Ellen e eu, que tivemos a sorte de nos sentarmos bem ao lado de Celeste enquanto ela cantava, puxamos conversa e a fadista veterana nos conta de sua paixão pelo Brasil. Relembra os tempos em que percorreu o país de ponta a ponta fazendo shows – além das longas temporadas em cartaz nos teatros do Rio de Janeiro, ela se apresentou em São Paulo, Minas Gerais, no Nordeste, no Sul do País e chegou até a Amazônia. Das várias estrelas nacionais que conheceu nessa época, ela guarda com carinho a lembrança do ator, compositor e poeta Mário Lago. Mas a conversa é logo interrompida por um brasileiro, com jeito de turista e que parece um pouco deslocado no ambiente, que pede a Celeste para tirar uma selfie ao lado dela. A artista concorda, um pouco a contragosto, e pede ao rapaz que não poste a sua imagem no Facebook. Fico na dúvida se ele vai cumprir o prometido.
Já são mais de 4 horas da manhã, e a pequena plateia que ainda resiste na Associação do Fado Casto agora vibra com a jovem fadista Teresa, que canta com entusiasmo e paixão. Antes de partir, Celeste nos confidencia que se contenta com poucas horas de sono e que a receita para sua vitalidade impressionante é o próprio fado, o elixir que a mantém de pé. “O fado é a minha vida”, resume.

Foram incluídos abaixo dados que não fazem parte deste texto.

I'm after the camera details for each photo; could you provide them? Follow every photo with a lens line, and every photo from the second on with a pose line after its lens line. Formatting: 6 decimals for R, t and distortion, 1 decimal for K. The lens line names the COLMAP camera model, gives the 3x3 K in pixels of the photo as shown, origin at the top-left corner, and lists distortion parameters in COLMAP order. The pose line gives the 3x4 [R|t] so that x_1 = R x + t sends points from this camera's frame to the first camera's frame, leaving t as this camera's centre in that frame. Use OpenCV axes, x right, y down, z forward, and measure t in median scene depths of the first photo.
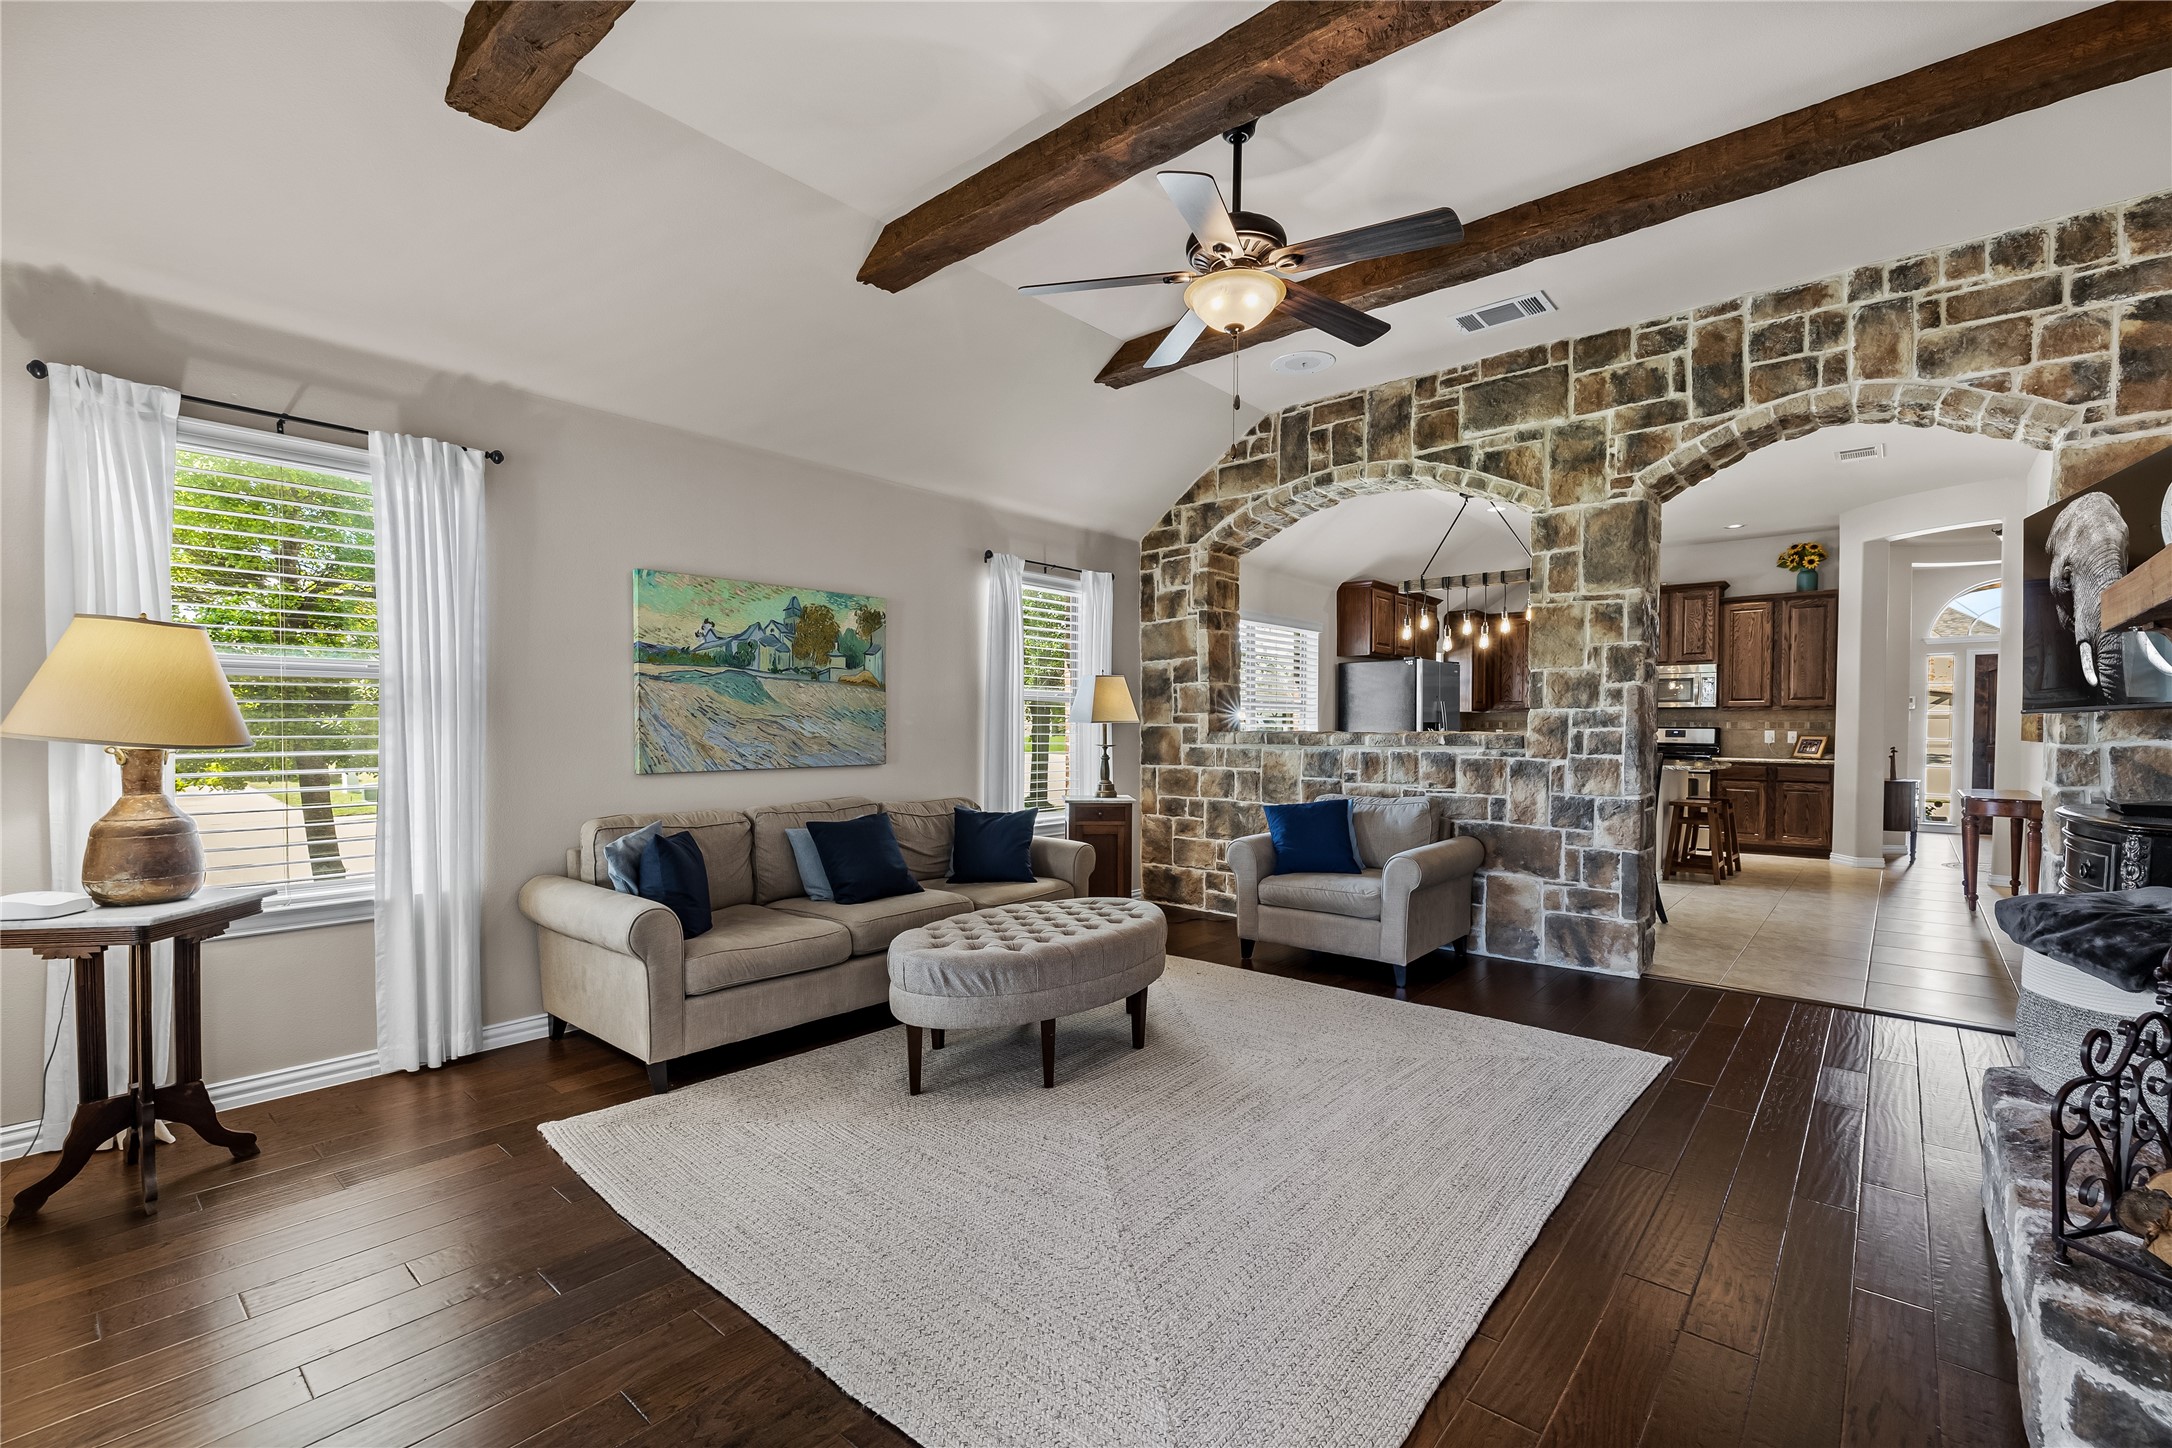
lens RADIAL K [[924.5, 0, 1070.6], [0, 924.5, 749.5], [0, 0, 1]] dist [-0.000098, 0.000219]
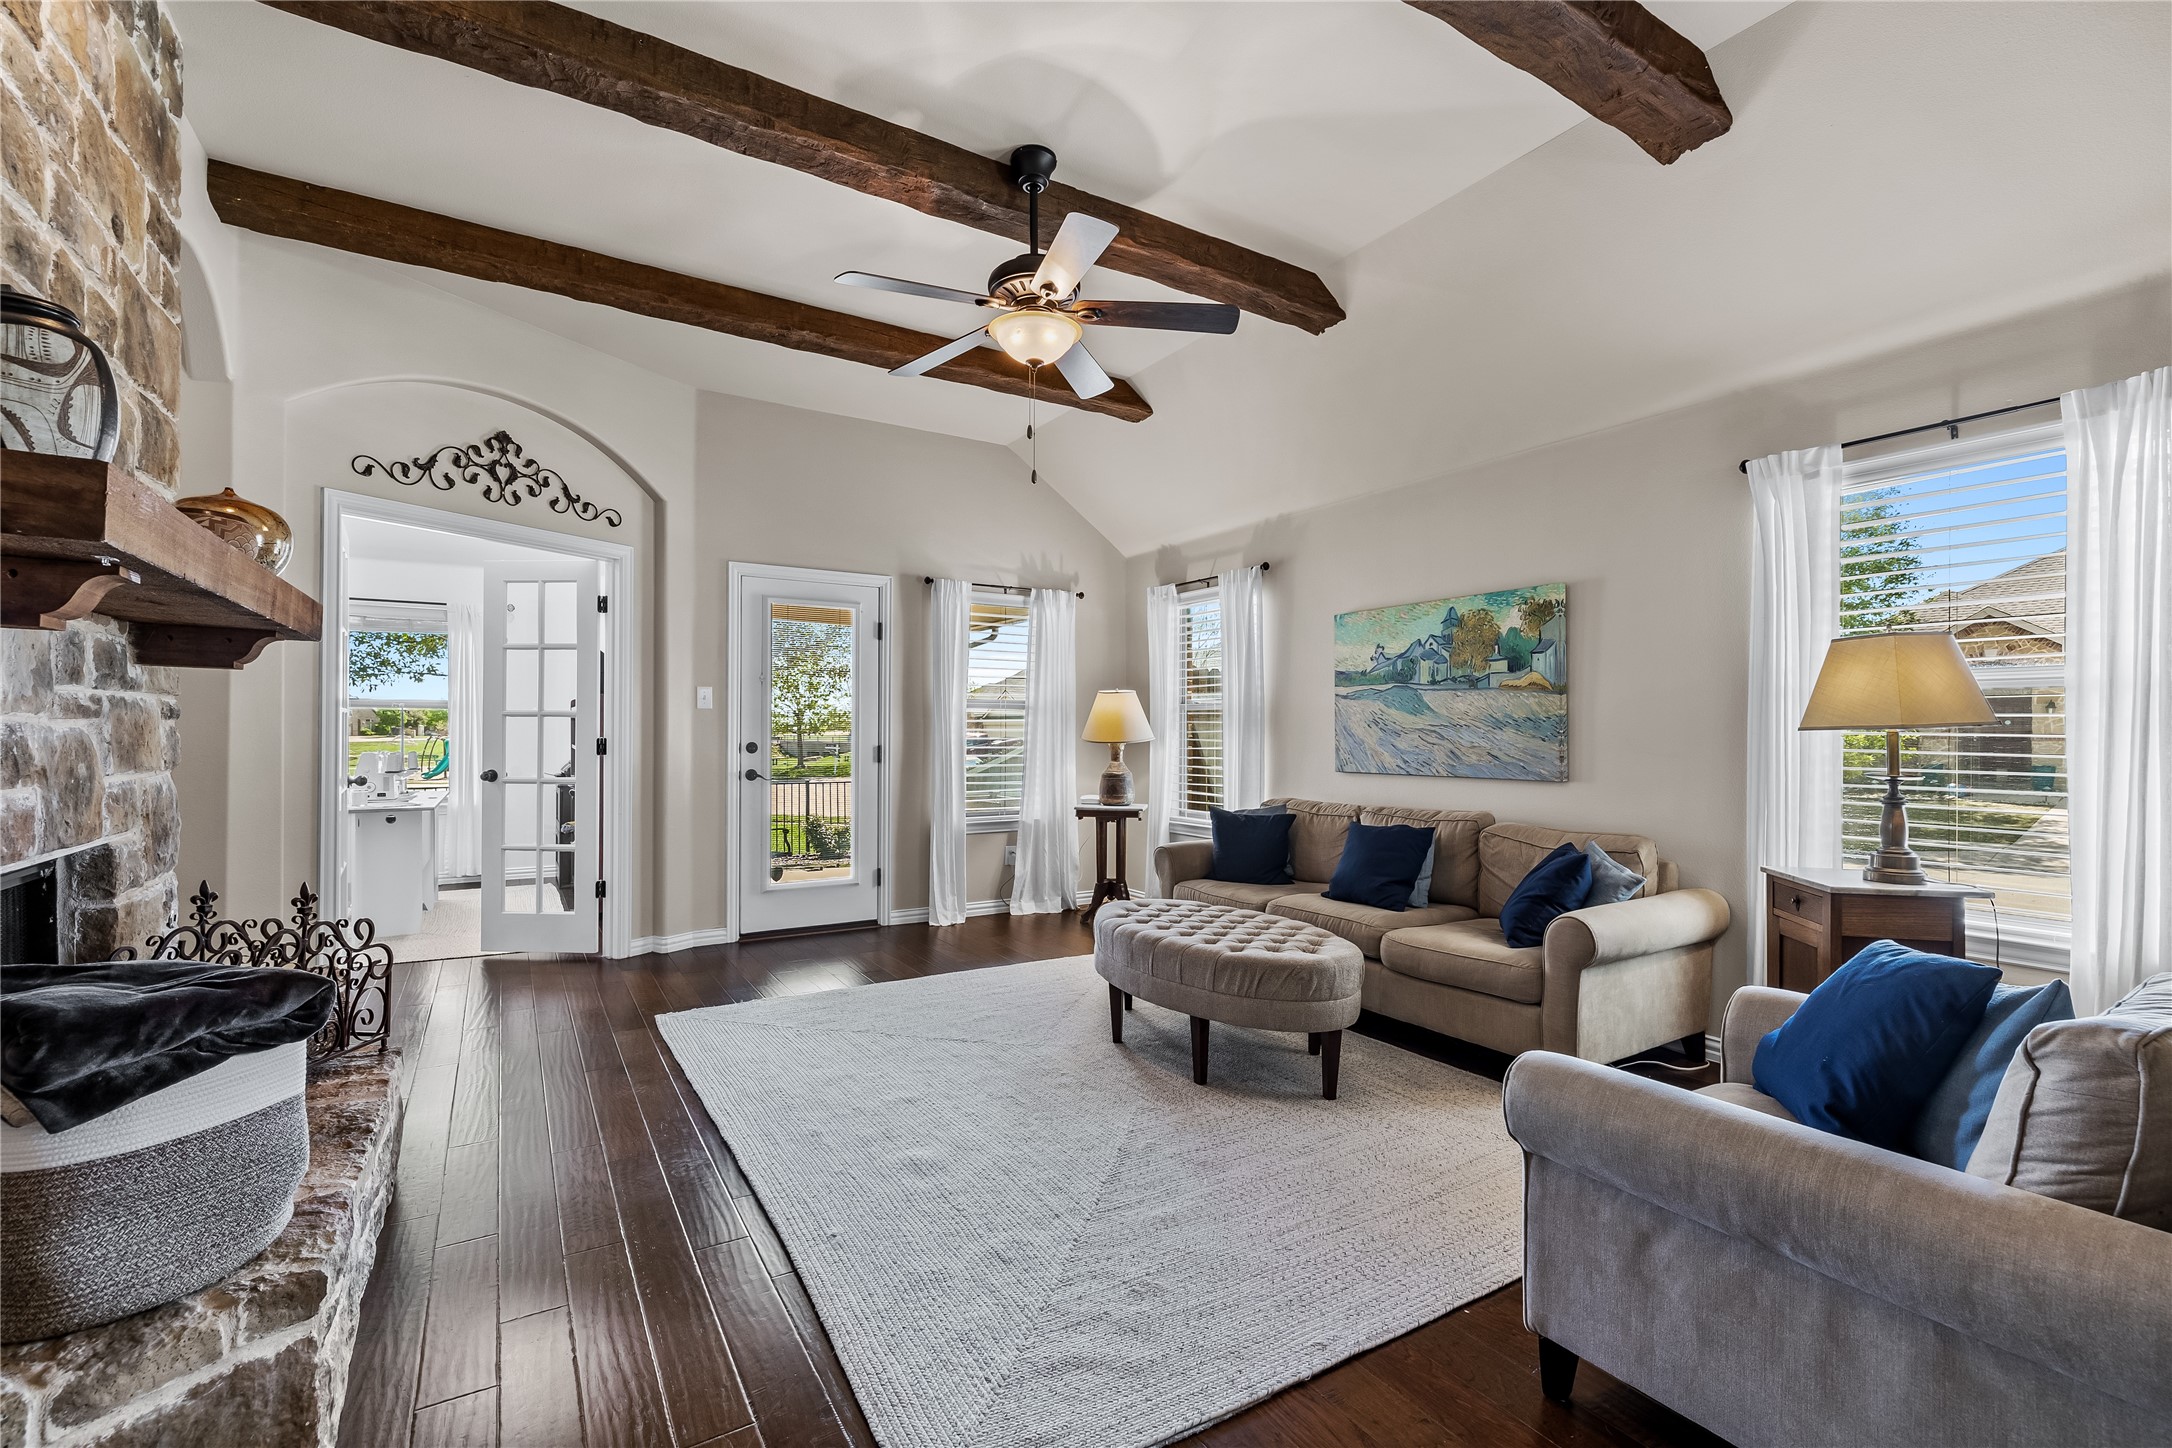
lens RADIAL K [[924.5, 0, 1049.8], [0, 924.5, 732.0], [0, 0, 1]] dist [-0.000098, 0.000219]
pose [[-0.305884, -0.003794, -0.952061, 0.696432], [-0.029070, 0.999563, 0.005357, -0.018840], [0.951625, 0.029315, -0.305860, 0.782567]]
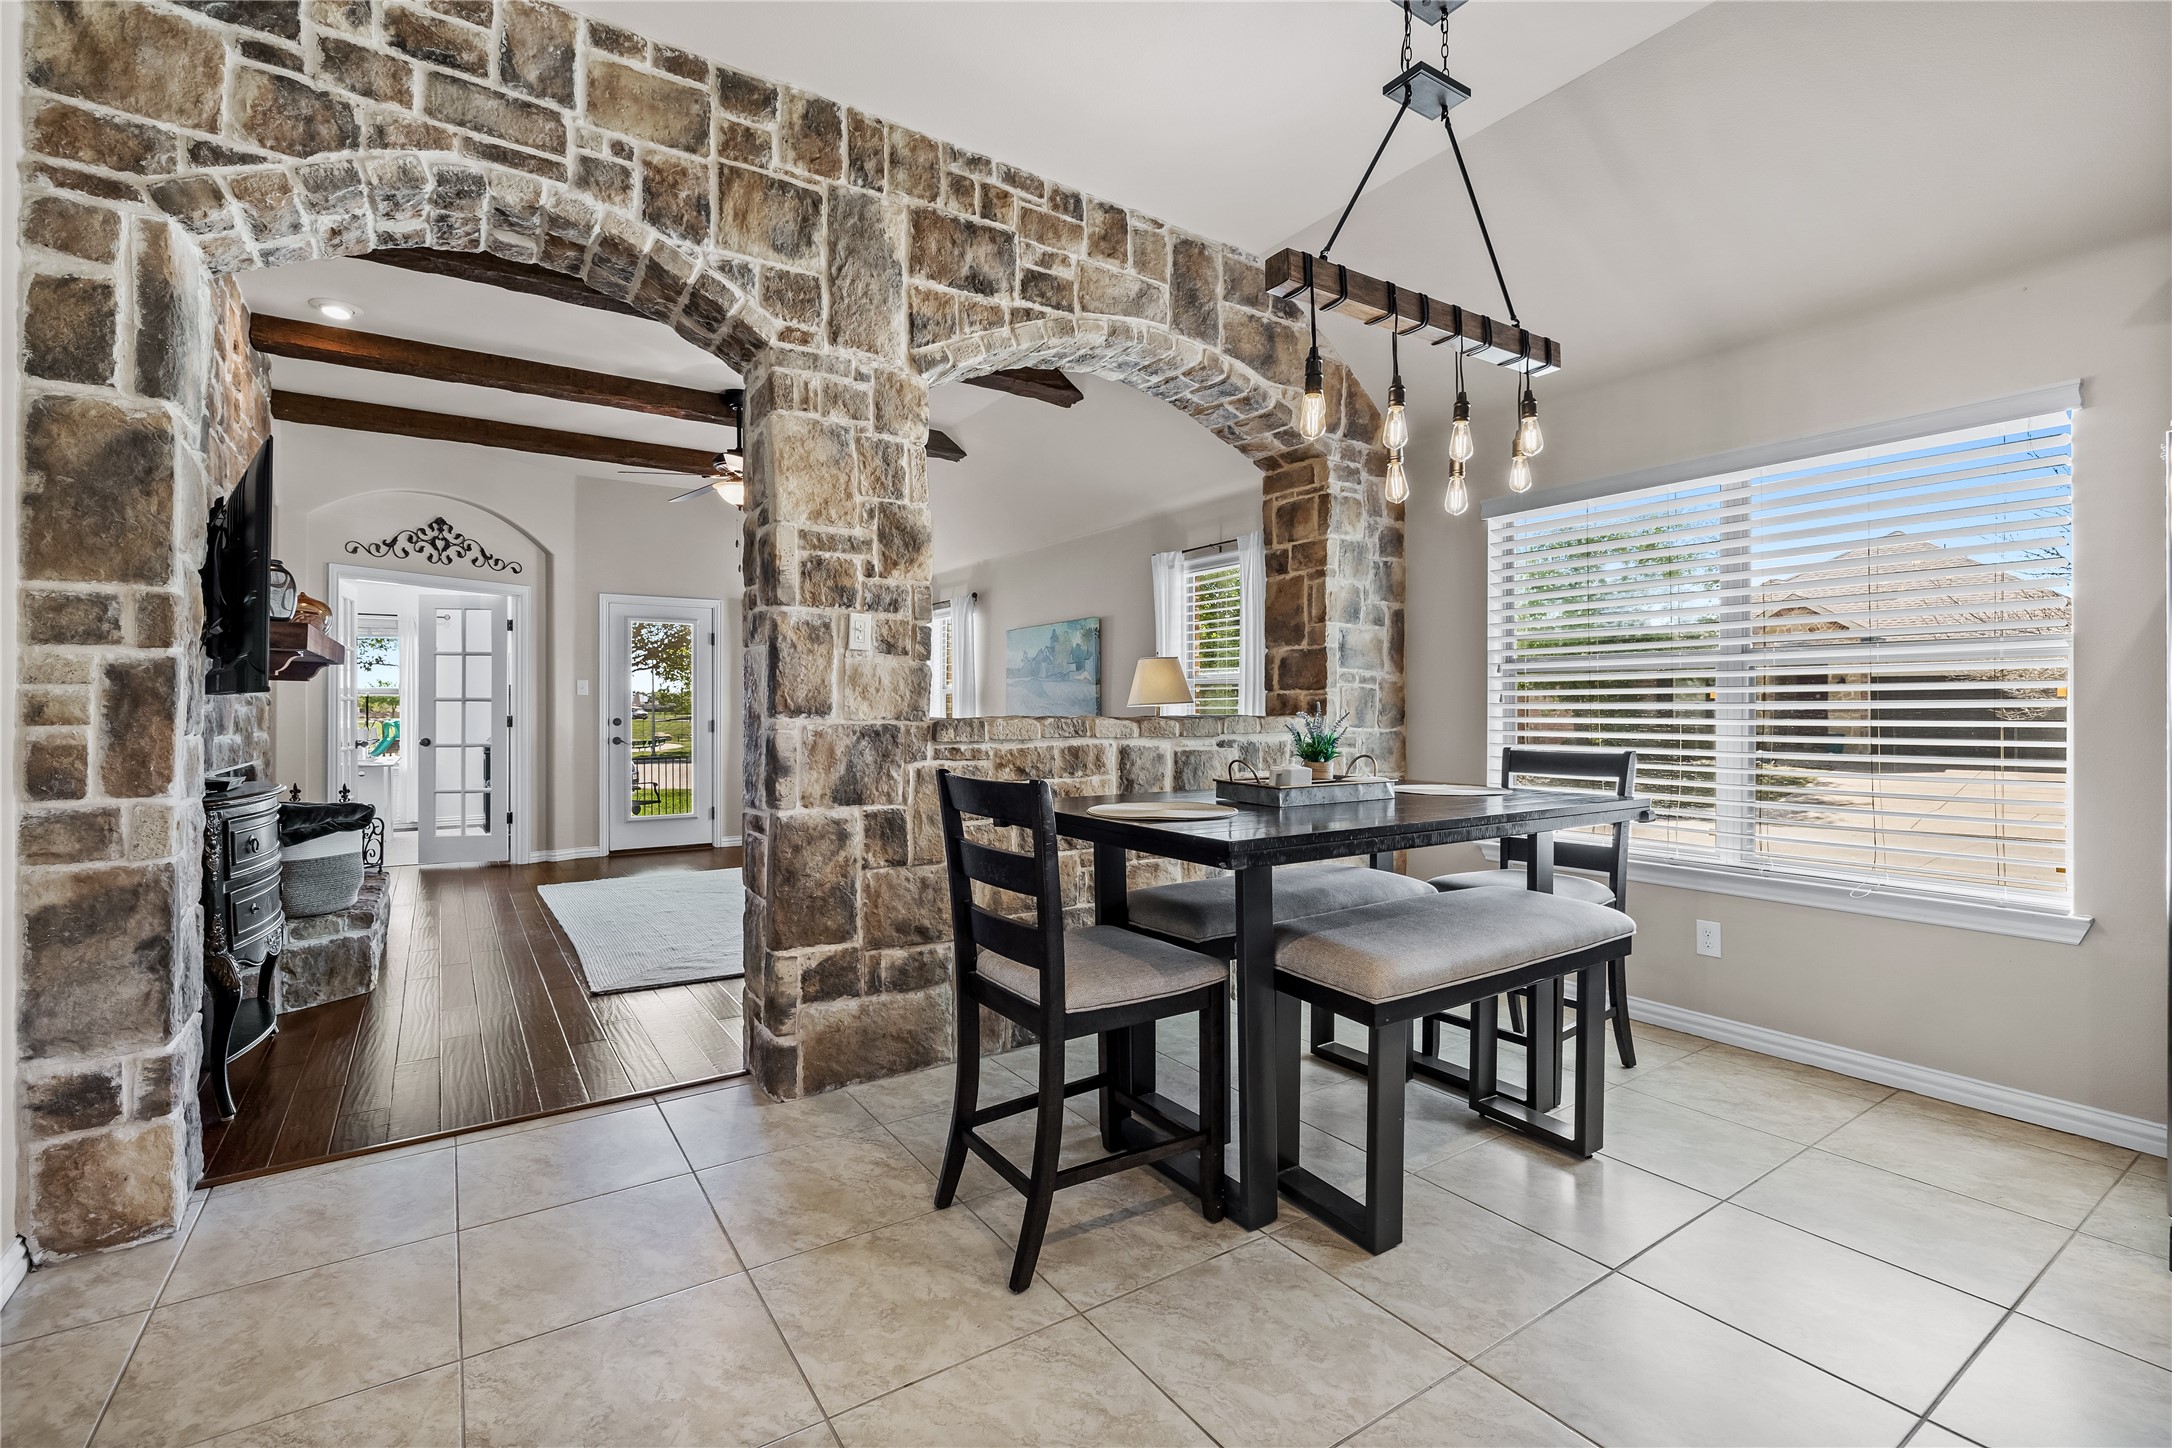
lens RADIAL K [[962.0, 0, 1059.9], [0, 962.0, 710.9], [0, 0, 1]] dist [-0.007824, 0.000882]
pose [[-0.270383, -0.001355, -0.962752, 1.131996], [-0.023588, 0.999708, 0.005217, -0.029449], [0.962464, 0.024120, -0.270336, 1.277941]]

O fado e sua voz celestial.
Confira a seguir o vídeo Fado Celeste, realizado por Bruno Almeida para comemorar os 90 anos de Celeste Rodrigues. Em cena aparecem vários fadistas famosos como Camané, Gisela João e Carminho (que recentemente lançou um disco belíssimo em que interpreta composições de Tom Jobim). O garotinho de cabelos cacheados que ganha destaque no vídeo é Gaspar, o bisneto de Celeste, que hoje adolescente já revela sua alma de fadista.
Pura poesia seu texto!! Lindo de se ler, ver e ouvir!
Adorei o texto, me senti em Lisboa, ouvindo fado.
Rosangela, naveguei no seu texto. Senti a Celeste ao meu lado e o fado fluindo na noite lisboeta.
Gostei bastante do seu texto, só errou no conteúdo da bebida, Celeste não bebe vinho, aliás nunca bebeu nada com álcool, ela estava a beber uma coca-cola 🙂
Caro Diogo, obrigada pelos comentários. Quanto ao erro apontado, já foi corrigido. Obrigada!